So there's no need for the ">> i" part, you can even spare that operation too.

Cheers,
bzt

[alexfru]

Hint: What type is 1 << bit?

Uhm, I'm pretty sure 1 is an integer by default... and bit is a unsigned char...

I don't get it...

I'm going to give you some C++ reference links. C is almost identical here.

cpp ref: operator arithmetic:

Bitwise shift operators
...
The return type is the type of the left operand after integral promotions.

cpp ref: implicit conversion:

Integral promotion
...
In particular, arithmetic operators do not accept types smaller than int as arguments, and integral promotions are automatically applied after lvalue-to-rvalue conversion, if applicable.

cpp ref: integer literal:

Integer literal
...
The type of the literal
...
The type of the integer literal is the first type in which the value can fit, from the list of types which depends on which numeric base and which integer-suffix was used.
...
no suffix | decimal base

So, combining all of these together, 1 is int, the result of the shift of this 1 is int as well.

Now, how many bits are your ints (which, as we just determined, is the type of your "( 1 << bit )")?
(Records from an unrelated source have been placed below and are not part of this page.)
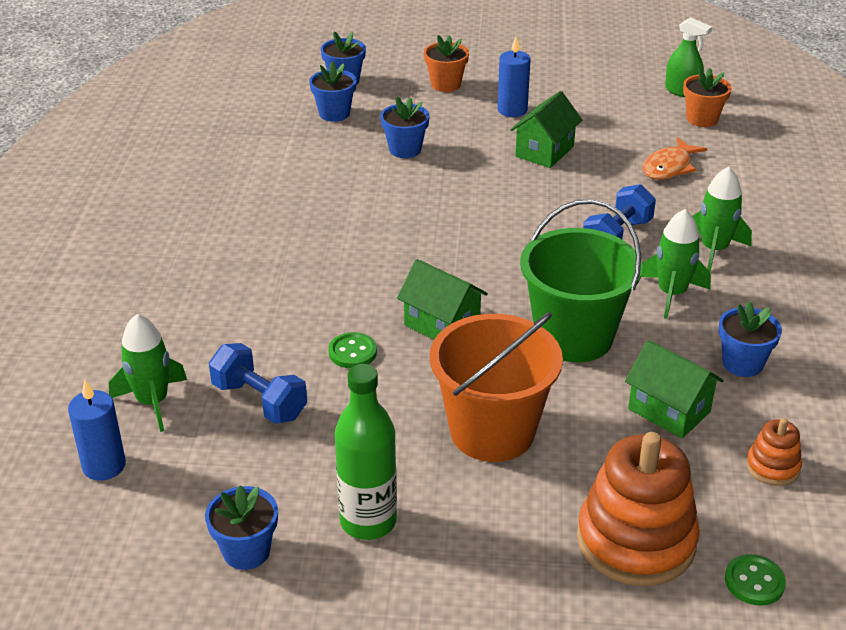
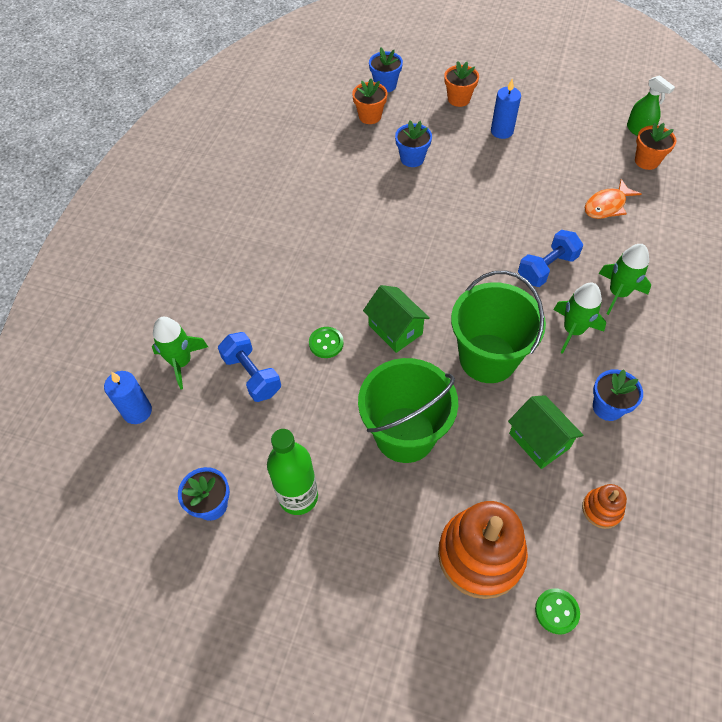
camera: 15 degrees right, 20 degrees up
(334, 113) = (370, 116): blue flower pot -> orange flower pot
(492, 431) = (405, 434): orange bucket -> green bucket
(544, 151) = (515, 176): green house -> none

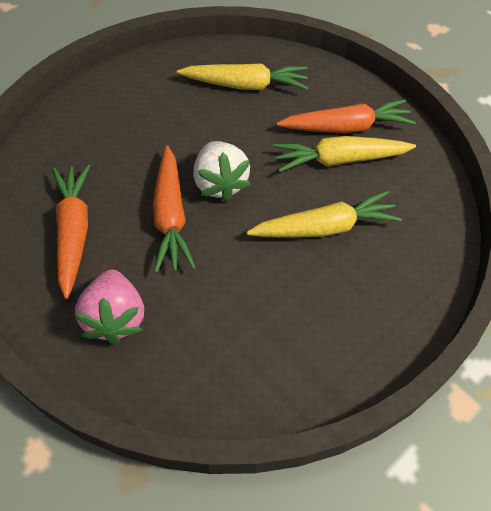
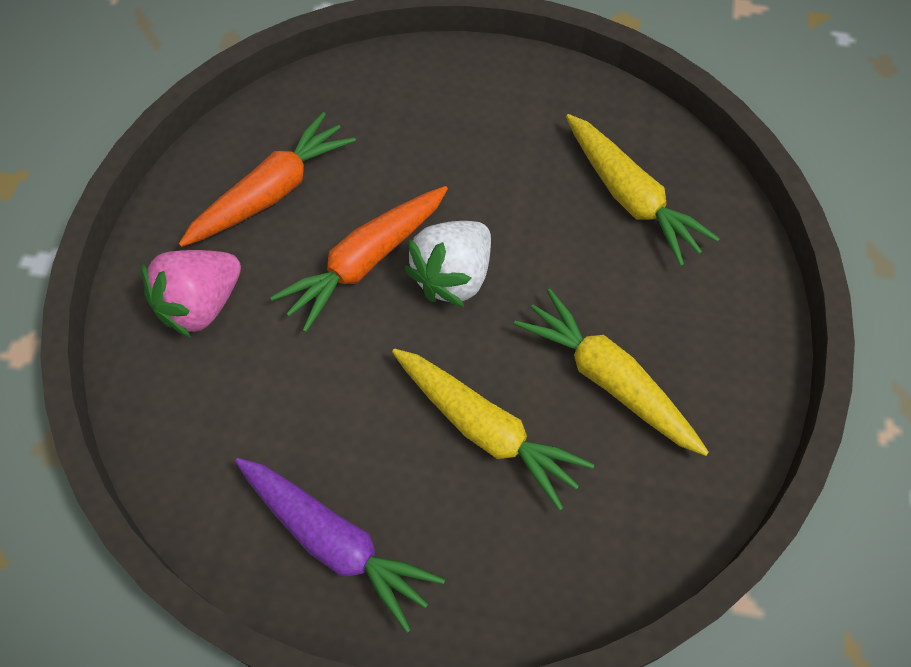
camera: 55 degrees right, 5 degrees up
(336, 339) = (335, 542): none -> purple carrot
(346, 127) = (672, 353): orange carrot -> none

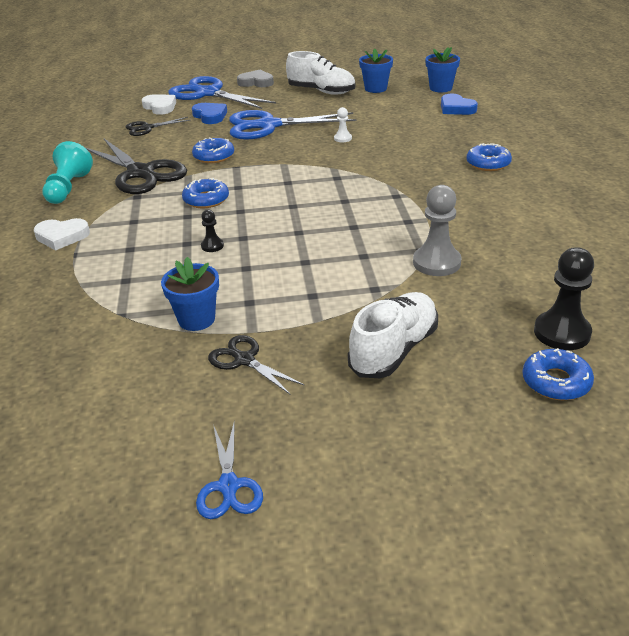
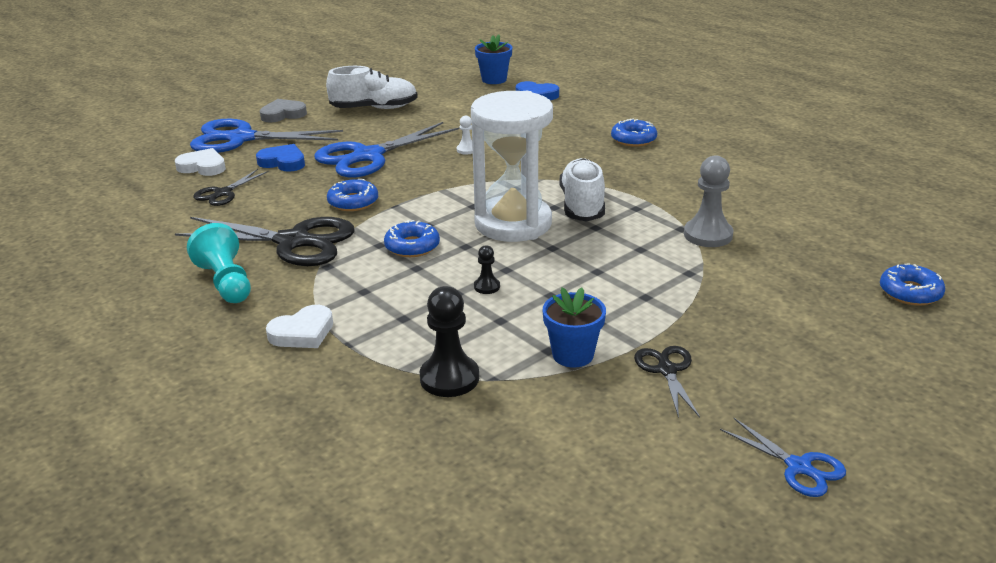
camera: 35 degrees left, 5 degrees down
(244, 360) = (667, 370): black scissors -> black scissors turned 75 degrees clockwise
(297, 204) = (513, 223): none -> white hourglass
(375, 88) = (429, 93): blue flower pot -> none
(394, 350) = (772, 315): white shoe -> white shoe (582, 205)
(562, 333) = (868, 256): black pawn -> black pawn (449, 378)

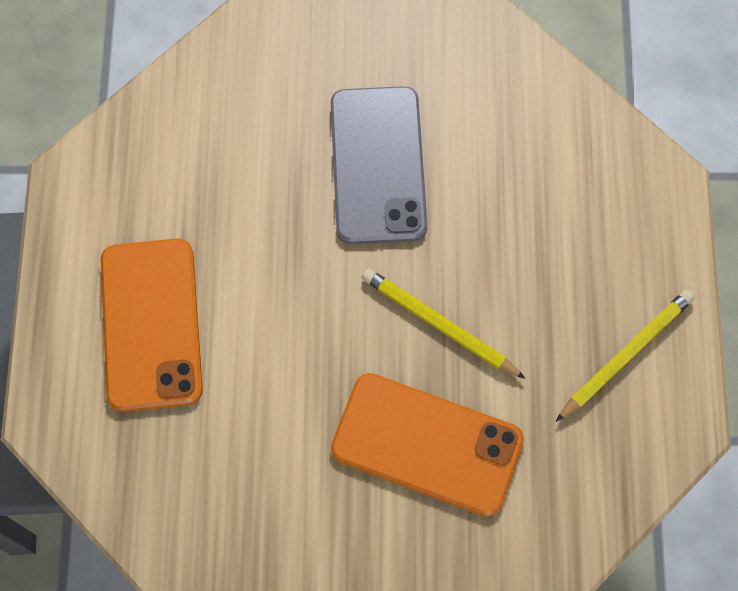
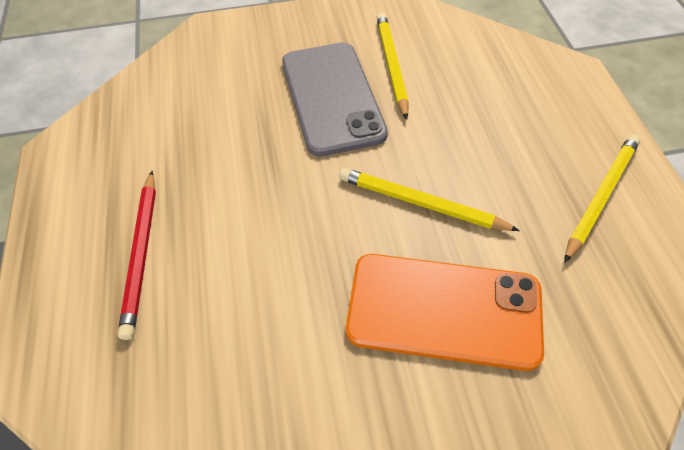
camera: 10 degrees left, 15 degrees down
(151, 324) = (141, 254): orange phone -> red pencil
(458, 131) = (392, 66): none -> yellow pencil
How many bits is uint64_t?

If you add the "ULL" suffix to your 1, that 1 will be an unsigned integer with at least 64 bits. It won't be truncated at/after position 31, which can give you undefined behavior:
cpp ref: operator arithmetic:

Bitwise shift operators
...
For signed and non-negative a, if a * 2**b is representable in the unsigned version of the return type, then that value, converted to signed, is the value of a << b (this makes it legal to create INT_MIN as 1<<31); otherwise the behavior is undefined.
...
In any case, if the value of the right operand is negative or is greater or equal to the number of bits in the promoted left operand, the behavior is undefined.

C is slightly different here:
C2x N2478:

The result of E1 << E2 is E1 left-shifted E2 bit positions; vacated bits are filled with zeros. If E1 has
an unsigned type, the value of the result is E1 × 2**E2, reduced modulo one more than the maximum
value representable in the result type. If E1 has a signed type and nonnegative value, and E1 × 2**E2 is
representable in the result type, then that is the resulting value; otherwise, the behavior is undefined.

It's safer to be stricter as in C.

You need to learn the language better.